Wansch Katharina, Pelzer Uwe, Schneider François, Dölvers Florian, Kühn Anna, Dragomir Mihnea P, Ihlow Jana, Hilfenhaus Georg, Vecchione Loredana, Felsenstein Matthäus, Ma Dou, Lerchbaumer Markus, Jürgensen Christian, Bahra Marcus, Granada Adrian E, Duwe Gregor, Stintzing Sebastian, Keilholz Ulrich, Neumann Christopher C M
Department of Hematology, Oncology and Tumor Immunology, Charité-Universitätsmedizin Berlin, Freie Universität Berlin, Humboldt-Universität zu Berlin, Berlin Institute of Health, Berlin, Germany.
Department of Pathology, Charité-Universitätsmedizin Berlin, Freie Universität Berlin, Humboldt-Universität zu Berlin and Berlin Institute of Health, Berlin, Germany.
Cancer Cell Int. 2025 Sep 13;25(1):321. doi: 10.1186/s12935-025-03969-7.

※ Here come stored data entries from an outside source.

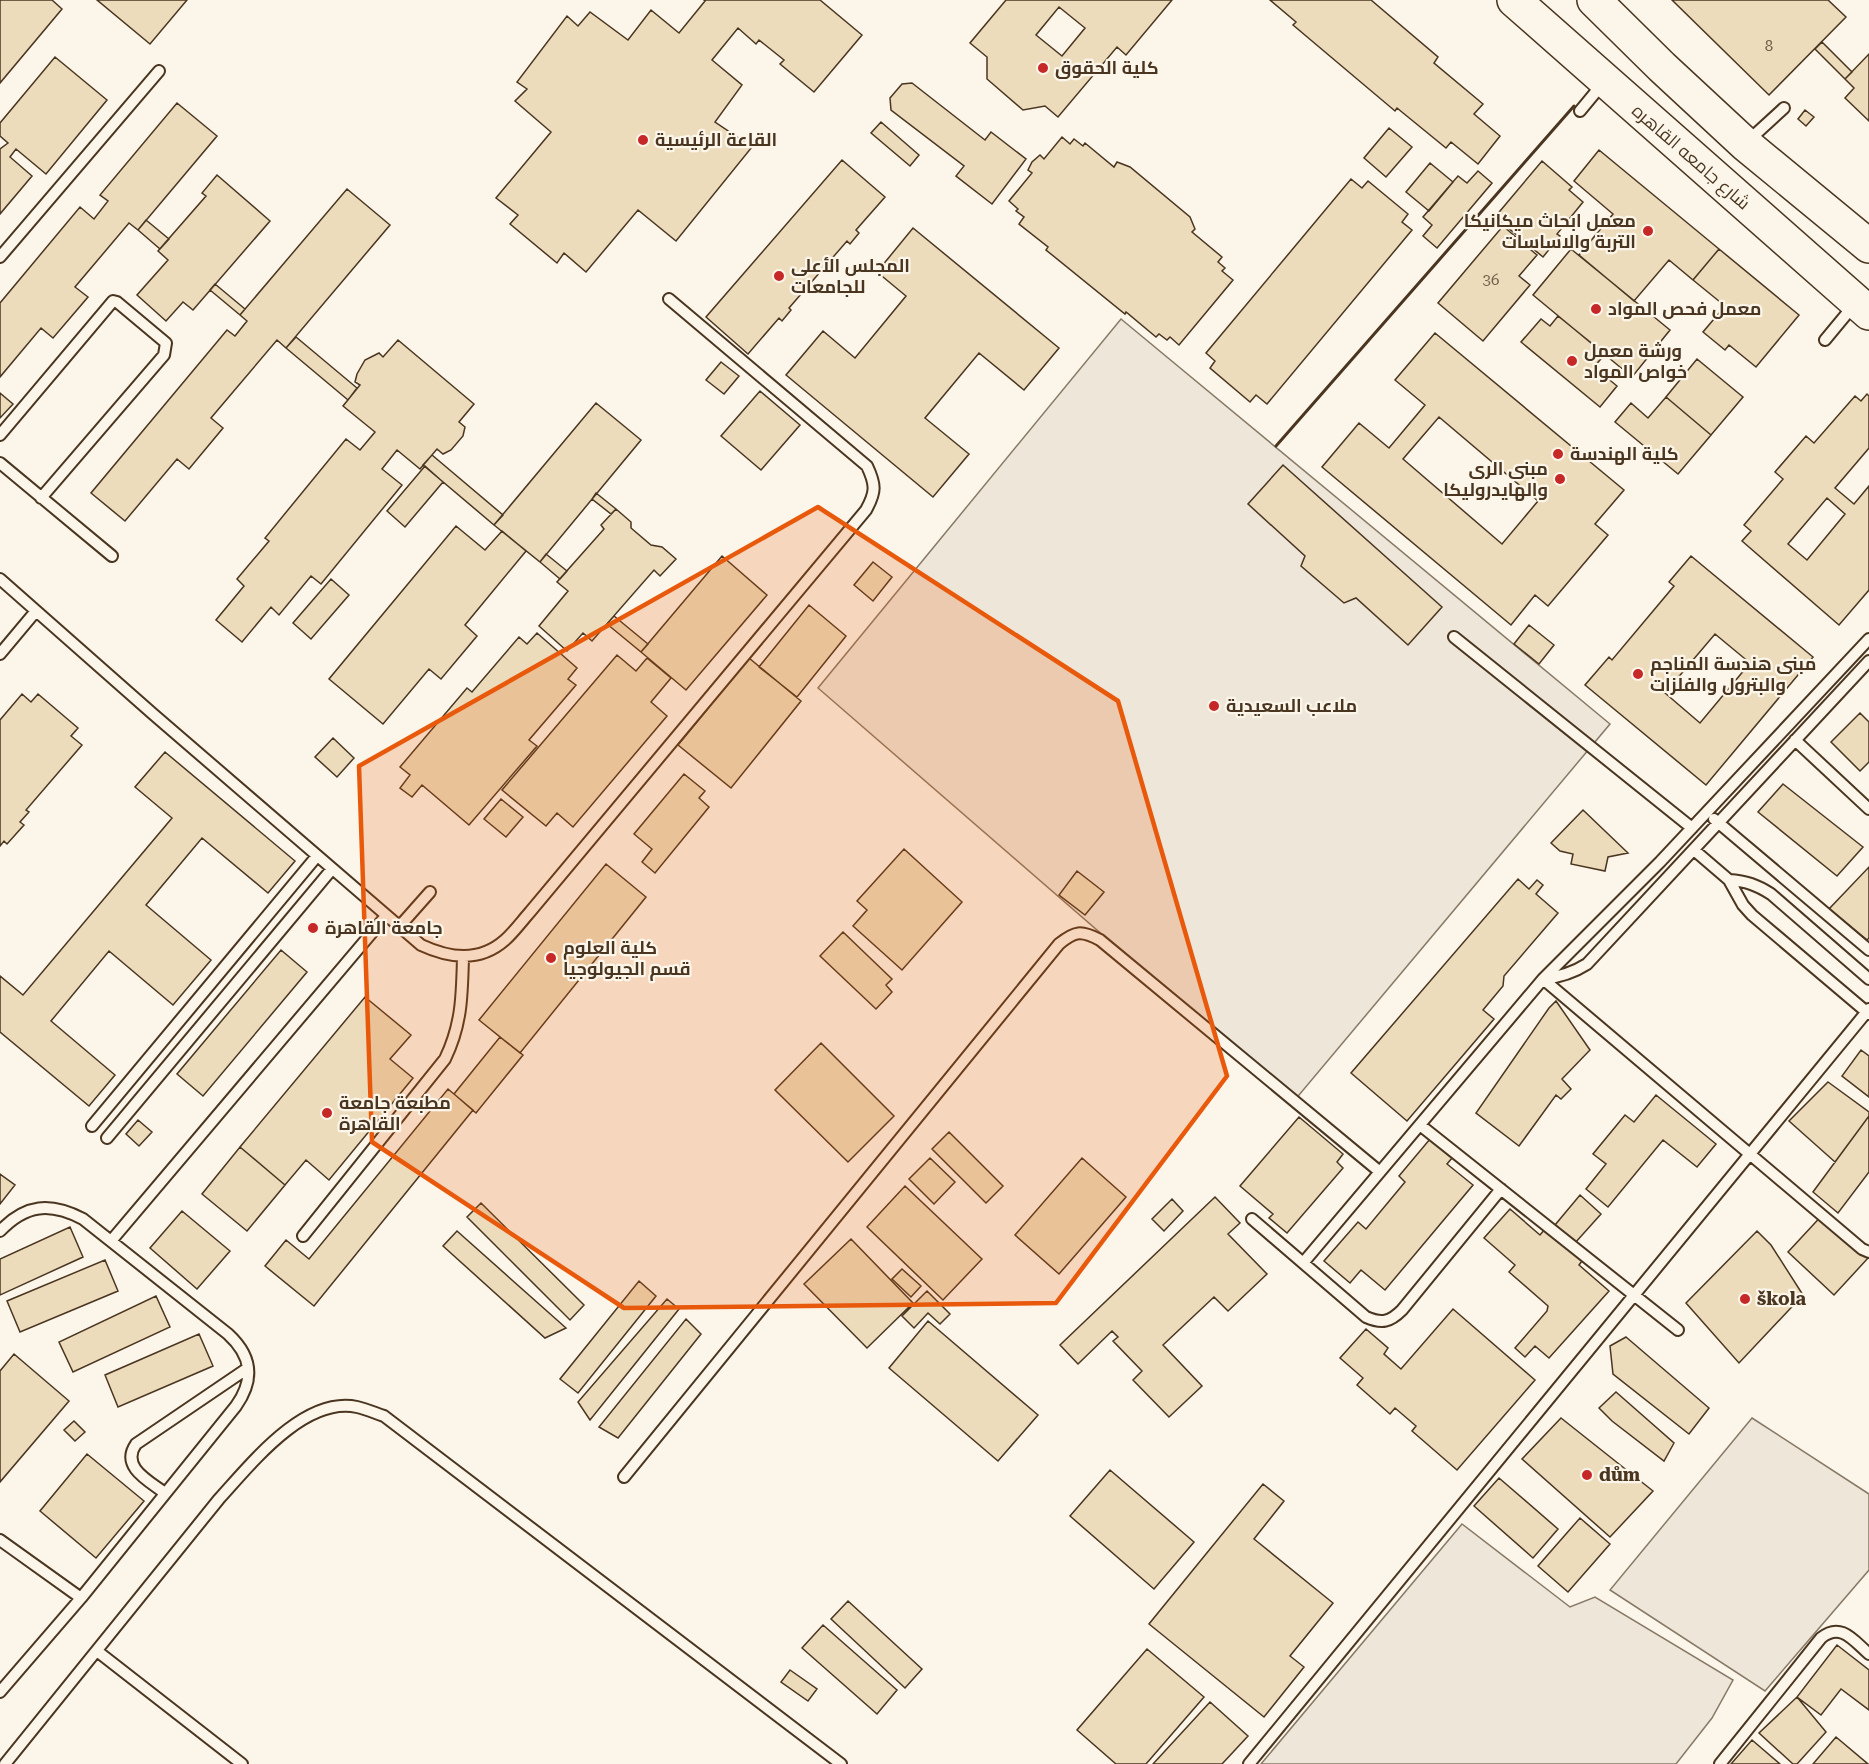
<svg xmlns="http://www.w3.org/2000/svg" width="1869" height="1764" font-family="'Roboto Serif',Cairo,serif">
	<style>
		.green { fill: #ede6d9; stroke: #887966; stroke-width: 1.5 }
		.building { fill: #ecdcbc; stroke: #4a3520; stroke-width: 1.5; fill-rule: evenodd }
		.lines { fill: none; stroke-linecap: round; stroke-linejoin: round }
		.service-casing { stroke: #4a3520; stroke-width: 14 }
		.primary-casing { stroke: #4a3520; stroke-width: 36 }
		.service { stroke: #fbf6e9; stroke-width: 10 }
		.primary { stroke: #fbf6e9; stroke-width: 33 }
		.wall { stroke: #4a3520; stroke-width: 3 }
		.marked { fill: #e8590c; fill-opacity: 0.2; stroke: #e8590c; stroke-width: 4.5; stroke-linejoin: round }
		.poi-dot { fill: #c62828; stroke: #fbf6e9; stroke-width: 2 }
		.labels { text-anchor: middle; stroke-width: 4.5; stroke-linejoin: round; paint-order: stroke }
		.number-label { font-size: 15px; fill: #725f47 }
		.poi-label { font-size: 18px; font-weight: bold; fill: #4a3520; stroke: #fbf6e9; text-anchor: start }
		.street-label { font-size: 18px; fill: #4a3520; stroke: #fbf6e9 }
	</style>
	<rect width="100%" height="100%" fill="#fbf6e9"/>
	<path class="green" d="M1121,319l489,405 -316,377 -476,-413z
		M1752,1418l117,76v76l-104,121 -155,-101z
		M1462,1524l108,83 25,-10 138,83 -21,38 -36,46h-415z"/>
	<path class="building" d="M0,0h52l10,9 -62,74z
		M97,0h90l-37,44z
		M704,0h116l42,35 -48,57 -34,-28 4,-4 -25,-20 -3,4 -18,-16 -26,32 30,25 -27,37 37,25 -76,94 -38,-31 -52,62 -22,-19 -7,10 -47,-39 8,-9 -22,-17 55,-66 -36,-31 12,-12 -10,-7 50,-66 11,10 12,-14 38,28 23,-30 28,23 26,-32z
		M1006,0h166l-46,55 -9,-8 -59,70 -13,-11 -22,4 -36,-31v-22l-17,-14zM1059,7l26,21 -23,28 -26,-21z
		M1270,0h101l67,57 -4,6 49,41 -9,10 26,22 -22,28 -27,-22 -5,6 -49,-40 -2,3 -102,-86 3,-3z
		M1672,0h156l18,17 -77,78z
		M1822,42l30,30 -7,7 -30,-30z
		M1869,54v67l-24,-23 9,-10 -9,-9z
		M55,57l52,43 -61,74 -30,-25 -6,8 22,19 -32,38v-65l8,-6 -8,-7v-13z
		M912,83l73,57 6,-8 35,27 -34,45 -36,-28 8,-10 -73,-56 -1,-12 12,-14z
		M177,103l40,33 -79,94 -9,-7 -54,64 13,10 -35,41 -12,-10 -41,49v-74l80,-96 14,12 14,-18 -8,-6z
		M1805,110l9,7 -8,9 -8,-7z
		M881,122l38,33 -9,11 -39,-33z
		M1389,128l23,19 -26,30 -22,-19z
		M1062,137l8,7 4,-5 9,7 2,-3 29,24 3,-5 13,5 60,50 5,12 -3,3 30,25 -4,5 7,6 -3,3 11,9 -54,65 -9,-8 -3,3 -8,-6 -3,3 -30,-25 -1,2 -79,-64 2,-3 -29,-23 5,-7 -8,-6 2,-2 -9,-8 23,-28 -4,-3 4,-8 8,-7 4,4z
		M1599,150l120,99 -26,31 -24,-20 -35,41 -55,-46 34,-41 -39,-33z
		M842,160l43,37 -29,33 3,3 -9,11 -3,-3 -58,67 2,2 -9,11 -3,-3 -31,36 -42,-37z
		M1542,161l30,26 -3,3 14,12 -26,32 3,2 -17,21 -48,-40z
		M1430,163l23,19 -24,29 -23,-19z
		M1478,171l14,12 -55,65 -14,-12 9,-11 -9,-8 35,-41 9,7z
		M217,175l53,46 -77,89 -10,-8 -17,19 -29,-26 31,-35 -10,-9 48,-55 -4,-3z
		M1351,179l11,9 6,-7 40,33 -6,8 10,8 -145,174 -11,-9 -6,7 -40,-34 5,-7 -9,-8z
		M347,189l43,36 -104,123 -9,-8 -66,78 12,10 -34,41 -12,-10 -52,62 -34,-28 136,-163 8,6 12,-15 -7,-6z
		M146,220l23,19 -9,10 -22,-19z
		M1503,226l34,29 -18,21 11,9 -47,56 -45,-38z
		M913,228l146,120 -35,42 -45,-37 -54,65 44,36 -36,43 -147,-122 37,-44 32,27 51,-62 -29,-24z
		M1571,249l99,81 -38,47 -99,-82z
		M1719,249l80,66 -43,52 -27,-22 -4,5 -22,-18 22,-26 -32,-26z
		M215,284l30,25 -5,6 -30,-25z
		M1558,316l47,38 -11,13 23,19 -17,21 -79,-65 20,-23 9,7z
		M1435,333l189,157 -29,34 13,11 -60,71 -13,-11 -24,30 -189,-158 37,-44 30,25 36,-43 -30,-25zM1439,417l99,84 -36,43 -99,-85z
		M296,337l61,51 -9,12 -62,-52z
		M398,340l76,64 -15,18 6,5 -2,9 -12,14 -8,4 -6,-5 -17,20 -23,-19 -15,19 20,16 -81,99 -10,-8 -32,39 -8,-8 -29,35 -26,-22 28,-34 -7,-7 32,-38 -4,-3 81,-99 14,11 15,-18 -32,-26 17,-21 -5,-3 2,-8 8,-14 14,-7 4,4z
		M1697,359l46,38 -32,38 -45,-38z
		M721,362l18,14 -15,18 -18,-14z
		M760,391l40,34 -39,45 -40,-34z
		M0,393l13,11 -13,14z
		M1867,394l2,2v52l-34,40 19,16 15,-18v104l-30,35 -97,-84 9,-10 -7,-6 39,-46 -8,-7 31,-36 8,7 41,-47 6,5zM1827,498l18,16 -38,46 -19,-16z
		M1666,397l45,38 -33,39 -63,-52 16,-19 17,15z
		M596,403l45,37 -101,122 -46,-37z
		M432,455l71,60 -9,10 -71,-60z
		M1283,465l159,142 -34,38 -52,-47 -12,5 -43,-37 4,-10 -57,-52z
		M425,466l18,16 -38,45 -18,-16z
		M596,493l20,16 -5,5 -19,-15z
		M616,509l15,13v6l20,17 11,2 14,12 -16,17 -6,-6 -62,71 -9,-8 -16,18 -28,-25 29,-35 -11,-9 47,-53 -3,-4z
		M456,526l29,24 17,-19 24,20 -61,74 12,11 -36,43 -12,-10 -46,55 -54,-45z
		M546,554l21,17 -7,8 -20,-17z
		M722,556l45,39 -81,95 -45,-38z
		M1691,556l122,101 -107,128 -121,-100 24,-28 3,3 62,-74 -5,-4zM1715,634l35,29 -50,60 -35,-30z
		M873,562l19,15 -19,24 -19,-16z
		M331,579l18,16 -38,44 -18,-16z
		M809,605l37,31 -49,61 -38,-30z
		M614,616l34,28 -7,8 -34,-28z
		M1529,625l25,20 -15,19 -25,-20z
		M537,633l40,35 -9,11 8,6 -47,55 8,6 -68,79 -47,-40 -10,12 -12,-9 10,-13 -10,-8 67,-79 5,4 47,-55 8,7z
		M617,655l19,16 11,-13 24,20 -20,24 16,14 -94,111 -16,-14 -11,13 -44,-36z
		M749,658l52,43 -70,87 -53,-43z
		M22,694l9,8 7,-8 40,34 -7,8 11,9 -56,65 3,2 -9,10 4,3 -17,19 -3,-3 -4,5v-126z
		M1860,713l9,9v40l-9,9 -29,-29z
		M333,738l21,20 -17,19 -22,-20z
		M165,752l130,109 -27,32 -66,-55 -56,67 65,55 -38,45 -64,-54 -58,70 64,54 -26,31 -89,-74v-56l23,19 149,-177 -37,-31z
		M684,774l21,17 -6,7 10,9 -54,66 -13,-11 10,-13 -18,-15z
		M1783,784l80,63 -26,29 -79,-64z
		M501,799l22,18 -17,20 -22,-18z
		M1583,810l45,43 -20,4 -3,14 -34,-7 2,-10 -13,-3 -9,-8z
		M904,849l58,53 -60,68 -49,-44 14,-16 -10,-9z
		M606,864l40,33 -126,156 -41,-33z
		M1869,867v71l-2,2 -38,-31z
		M1077,871l27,21 -19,23 -26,-20z
		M1518,879l11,10 8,-9 6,5 -7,9 22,19 -54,63 -1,10 -20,24 11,9 -87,102 -56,-48z
		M843,932l49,47 -6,6 6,7 -16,17 -56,-53z
		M281,950l26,22 -104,124 -26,-22z
		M365,997l46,38 -21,24 23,19 -84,102 -23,-20 -21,25 -45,-38z
		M1556,1001l34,49 -28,29 9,10 -10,10 -5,-4 -37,51 -43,-33 73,-105z
		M500,1037l23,18 -47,58 -22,-19z
		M821,1043l73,73 -46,46 -73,-72z
		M1861,1050l8,6v41l-27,-21z
		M1828,1082l41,30v4l-34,46 -46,-41z
		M448,1089l25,21 -159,196 -49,-40 21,-26 23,19z
		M1656,1095l60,49 -19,23 -34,-27 -55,67 -22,-18 20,-25 -13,-10 32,-39 9,7z
		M1869,1116v56l-31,41 -25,-21z
		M1299,1117l44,37 -6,8 6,6 -56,65 -18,-15 4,-4 -33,-28z
		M138,1120l14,12 -13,14 -13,-12z
		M949,1132l54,54 -17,17 -54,-54z
		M1430,1139l22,19 -5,6 26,21 -88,105 -24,-20 -11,13 -26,-22 34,-39 8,7 39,-47 -6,-6z
		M240,1147l45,38 -38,46 -45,-37z
		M930,1158l25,24 -21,22 -25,-25z
		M1082,1158l44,39 -67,77 -44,-39z
		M0,1174l15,11 -15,19z
		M905,1186l77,73 -39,41 -76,-73z
		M1580,1195l21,19 -26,29 -20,-18z
		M1215,1197l25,26 -12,11 39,40 -39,37 -14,-14 -51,48 39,41 -33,31 -36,-37 9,-9 -29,-30 5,-4 -6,-6 -34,33 -18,-19z
		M1172,1199l11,12 -19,20 -12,-12z
		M481,1203l103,102 -14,15 -103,-103z
		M1510,1209l30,26 5,-6 37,32 -3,4 30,26 -60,67 -14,-12 -10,11 -10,-9 32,-37 1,-5 -39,-34 6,-7 -31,-27z
		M182,1211l48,40 -33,38 -47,-41z
		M1826,1211l43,40v6l-35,38 -46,-43z
		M70,1227l13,30 -83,38v-36z
		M457,1231l109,97 -21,10 -102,-92z
		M1757,1231l14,14 32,50 -64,68 -53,-60z
		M851,1239l62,64 -46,45 -63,-64z
		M105,1260l13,31 -98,41 -13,-31z
		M902,1269l19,17 -10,11 -19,-18z
		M639,1281l17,15 -78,97 -18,-14z
		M927,1291l23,23 -10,10 -12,-11 -14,15 -12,-12z
		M156,1296l14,31 -97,45 -14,-30z
		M667,1299l12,10 -89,111 -12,-18z
		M1453,1309l82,71 -78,90 -45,-39 4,-5 -21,-18 -5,6 -33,-29 6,-7 -23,-20 26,-29 22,19 -4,6 17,15z
		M686,1319l15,15 -83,104 -19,-11z
		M928,1321l110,94 -40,46 -109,-93z
		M199,1334l14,32 -95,41 -13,-32z
		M1626,1337l83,71 -20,26 -76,-60 -3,-28z
		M14,1354l55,47 -69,81v-111z
		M1616,1392l58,51 -10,18 -52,-40 -13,-13z
		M1561,1418l92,73 -43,46 -88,-78z
		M74,1421l11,11 -10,9 -11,-11z
		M87,1454l57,47 -48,57 -56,-47z
		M1110,1470l84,72 -40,47 -84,-73z
		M1499,1478l59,51 -25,29 -59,-52z
		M1263,1484l21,17 -30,38 79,64 -43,53 14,11 -40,50 -115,-93z
		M1580,1518l30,26 -42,48 -30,-26z
		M848,1601l74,68 -17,19 -74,-69z
		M823,1625l74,65 -20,24 -75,-66z
		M1837,1645l32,25v40l-28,-21 -20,26 -24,-18z
		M1147,1649l57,48 -58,67h-30l-39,-34z
		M790,1670l27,19 -9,12 -27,-19z
		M1797,1697l29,35 -29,32h-4l-34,-31z
		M1210,1702l38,34 -26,28h-69z
		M1836,1737l32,27h-55z
		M1752,1740l28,24h-49z"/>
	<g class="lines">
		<defs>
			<path id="service" d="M1580,111l24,-29
				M1748,141l36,-33
				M0,257l159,-186
				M1825,340l29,-35
				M0,435l113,-134 4,1 49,41 -2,12 -123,143
				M0,463l112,93
				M0,579l153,135 268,231c28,13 58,18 84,-5 9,-8 17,-19 25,-28l336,-402c10,-18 10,-25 1,-44l-198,-167
				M1454,637l238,191
				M0,654l36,-43
				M1795,740l74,69
				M1714,819l155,131
				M1694,850l35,30 14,25 9,10 117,99
				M1729,880c17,1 28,5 42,14l98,85
				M399,927l31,-35
				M1543,979c17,-2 30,-6 44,-15l282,-303
				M1543,979l319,270 7,3
				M1420,1125l258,205
				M92,1126l225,-270
				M107,1138l225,-269
				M1252,1219l114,98c16,7 24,5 36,-7l99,-121
				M0,1231c26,-27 50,-29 83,-12l145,115c24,22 27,45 8,72l-155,192 -81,94
				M303,1236l142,-177c17,-35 17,-64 18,-102
				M111,1241l275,-325
				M1303,1263l240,-284 117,-117 209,-223
				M624,1477l435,-533c16,-13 22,-14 41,-4l280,232
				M165,1493c-16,-12 -45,-26 -29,-49l112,-76
				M0,1540l81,58
				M97,1651l145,113
				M5,1764l214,-265c32,-35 85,-103 138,-92 9,2 18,6 27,9l457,348
				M1249,1764l620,-755
				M1720,1764l101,-126c20,-16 32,2 48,16"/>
			<path id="primary" d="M1514,0l355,313
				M1594,0l68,67 83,77 124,102"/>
		</defs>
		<use href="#service" class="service-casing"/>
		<use href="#primary" class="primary-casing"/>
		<use href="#service" class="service"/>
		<use href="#primary" class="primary"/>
		<path class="wall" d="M1276,446l298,-340"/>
	</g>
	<path class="marked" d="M818,507l300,194 109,375 -171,227 -432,5 -252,-166 -13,-376z"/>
	<g class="poi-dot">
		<circle cx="1043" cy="68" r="6"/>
		<circle cx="643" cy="140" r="6"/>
		<circle cx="1648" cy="231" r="6"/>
		<circle cx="779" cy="276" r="6"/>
		<circle cx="1596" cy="309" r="6"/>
		<circle cx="1572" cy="361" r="6"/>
		<circle cx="1558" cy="454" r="6"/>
		<circle cx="1560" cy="479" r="6"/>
		<circle cx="1638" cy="674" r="6"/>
		<circle cx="1214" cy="706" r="6"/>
		<circle cx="313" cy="928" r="6"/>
		<circle cx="551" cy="958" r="6"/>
		<circle cx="327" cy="1113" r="6"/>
		<circle cx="1745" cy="1299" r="6"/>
		<circle cx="1587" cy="1475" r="6"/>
	</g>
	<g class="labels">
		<g class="number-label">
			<text x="1769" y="51">8</text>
			<text x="1491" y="285">36</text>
		</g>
		<g class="poi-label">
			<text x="1055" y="74">كلية الحقوق</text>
			<text x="655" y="146">القاعة الرئيسية</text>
			<text x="1636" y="227" text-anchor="end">معمل ابحاث ميكانيكا<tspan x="1636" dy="21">التربة والاساسات</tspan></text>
			<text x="791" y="272">المجلس الأعلى<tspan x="791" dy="21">للجامعات</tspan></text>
			<text x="1608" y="315">معمل فحص المواد</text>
			<text x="1584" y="357">ورشة معمل<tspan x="1584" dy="21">خواص المواد</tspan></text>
			<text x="1570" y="460">كلية الهندسة</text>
			<text x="1548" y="475" text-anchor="end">مبنى الرى<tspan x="1548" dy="21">والهايدروليكا</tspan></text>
			<text x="1650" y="670">مبنى هندسة المناجم<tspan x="1650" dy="21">والبترول والفلزات</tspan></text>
			<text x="1226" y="712">ملاعب السعيدية</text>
			<text x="325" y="934">جامعة القاهرة</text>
			<text x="563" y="954">كلية العلوم<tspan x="563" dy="21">قسم الجيولوجيا</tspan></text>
			<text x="339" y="1109">مطبعة جامعة<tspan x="339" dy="21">القاهرة</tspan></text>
			<text x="1757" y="1305">škola</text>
			<text x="1599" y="1481">dům</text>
		</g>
		<g class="street-label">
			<text transform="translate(1691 157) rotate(41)" y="6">شارع جامعه القاهره</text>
		</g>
	</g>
</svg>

Patient-Derived Organoids (PDOs) represent a promising technology for therapy prediction in pancreatic cancer, with the potential of enhancing treatment outcomes and allowing more effective, personalized treatment choices. However, classification approaches into sensitive and resistant models remain very variable and are based on single-agent testing only, neglecting interactive effects of multi-drug combinations. Here, we established 13 PDOs and performed both single-agent and multi-drug testing. By comparing different clustering approaches of drug-response metrics and establishing a new classification approach based on pharmacokinetic modelling, we were able to evaluate which score best predicts the clinical response of patients. Our newly developed score considered the Area Under The Curve (AUC) of cell viability curves and reached a prediction accuracy of 85%. Our data supports previous findings for PDOs to constitute an effective platform for translational drug testing. Furthermore, our results suggest that the AUC is a more accurate drug-response metric than the half maximal inhibitory concentration (IC), and that multi-drug testing yields a higher accuracy than single-agent testing. The methodology and outcomes presented in this study are of critical relevance for future PDO-based translational trials as they allow a new physiology-based approach towards multi-drug testing and classification of organoid response, which improves PDO prediction accuracy.
患者来源的类器官(PDO)是一种很有前景的胰腺癌治疗预测技术,具有改善治疗效果和实现更有效、个性化治疗选择的潜力。然而,将其分为敏感和耐药模型的分类方法仍然非常多样,且仅基于单药测试,忽略了多药联合的交互作用。在此,我们建立了13个PDO,并进行了单药和多药测试。通过比较药物反应指标的不同聚类方法,并基于药代动力学模型建立一种新的分类方法,我们能够评估哪种评分最能预测患者的临床反应。我们新开发的评分考虑了细胞活力曲线的曲线下面积(AUC),预测准确率达到85%。我们的数据支持了之前关于PDO构成转化药物测试有效平台的研究结果。此外,我们的结果表明,AUC是比半数最大抑制浓度(IC)更准确的药物反应指标,且多药测试比单药测试产生更高的准确率。本研究中提出的方法和结果对于未来基于PDO的转化试验至关重要,因为它们允许采用一种基于新生理学的方法进行多药测试和类器官反应分类,从而提高PDO预测准确率。